L'ANALISI
30 Dicembre 2022 - 16:04
CREMONA - «Taivé» in lingua romanì, significa «filo»: è il filo che scorre tra le dita delle donne di etnia rom dei campi di Milano che cercano (e spesso trovano) una nuova vita nel laboratorio di cucito e stireria di Caritas Ambrosiana; ma è anche il filo che unisce luoghi, tradizioni e spiritualità di comunità vicine, unite dalla fede e dalla carità.
E un esempio di legame solidale tra Chiese vicine ha trovato proprio in questi giorni di festa un testimonial d’eccezione in Sant’Omobono, il patrono della città e della diocesi di Cremona, grazie ad un’iniziativa nata proprio nel nome del patrono dei sarti. Eccolo, il ponte solidale che ha unito la città del Torrazzo a quella della Madonnina: a Milano, sui tavoli da lavoro del laboratorio Taivé, sono arrivate le stoffe portate in offerta, come ogni 13 novembre, dai sarti cremonesi di Confartigianato come omaggio al Santo durante la celebrazione del pontificale in Cattedrale, come dono della Diocesi di Cremona per un’iniziativa concreta di carità.

Inaugurata nel 2009 da Caritas Ambrosiana attraverso la costituzione del primo gruppo di donne a cui è seguito un corso di formazione intensivo e l’apertura del laboratorio, la sartoria e stireria Taivè-un Filo per l’integrazione è nata infatti, con l’obiettivo di generare attraverso il lavoro e la socializzazione occasioni di emancipazione e integrazione per donne, spesso madri, costrette a vivere in condizioni di vita non dignitose. Il progetto negli anni ha aperto le porte a donne anche di diverse origini e nazionalità, italiane e straniere, in cerca di una via per il riscatto, coinvolgendo ad oggi, complessivamente, 40 donne in età lavorativa, dai 18 ai 50 anni.
«Taivè – spiega sul proprio sito Caritas Ambrosiana – è diventato così non solo un luogo di lavoro, ma una comunità di persone. Attorno alle macchine da cucire si ritrovano donne con storie, prospettive, idee del mondo diverse: le donne, le operatrici, le volontarie, le persone (in genere donne) del quartiere che entrano nel negozio come clienti».

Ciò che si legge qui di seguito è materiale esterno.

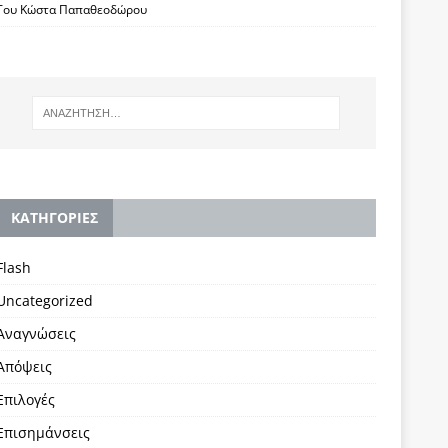
Του Κώστα Παπαθεοδώρου
KΑΤΗΓΟΡΙΕΣ
Flash
Uncategorized
Αναγνώσεις
Απόψεις
Επιλογές
Επισημάνσεις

Le stoffe, che nel nome del sarto dei poveri sono arrivate da Cremona, diventeranno foulard, borse, abiti nuovi o riparazioni per il recupero e la rigenerazione di vestiti dismessi. Ma soprattutto sono un messaggio di fraternità e di attenzione agli ultimi che in tutto e per tutto incarna il messaggio con cui da oltre otto secoli sant’Omobono indica la strada del bene, con la sua storia esemplare la comunità cristiana e civile di Cremona.
«Ed è proprio così — spiega la Diocesi retta dal vescovo Antonio Napolioni nel servizio dedicato dal proprio sito alla donazione — che il bene condiviso continua così a tessere la sua trama silenziosa, capace di avvolgere, scaldare e colorare anche gli angoli più dimenticati del nostro mondo».
Nel nome di Omobono. Il sarto degli ultimi.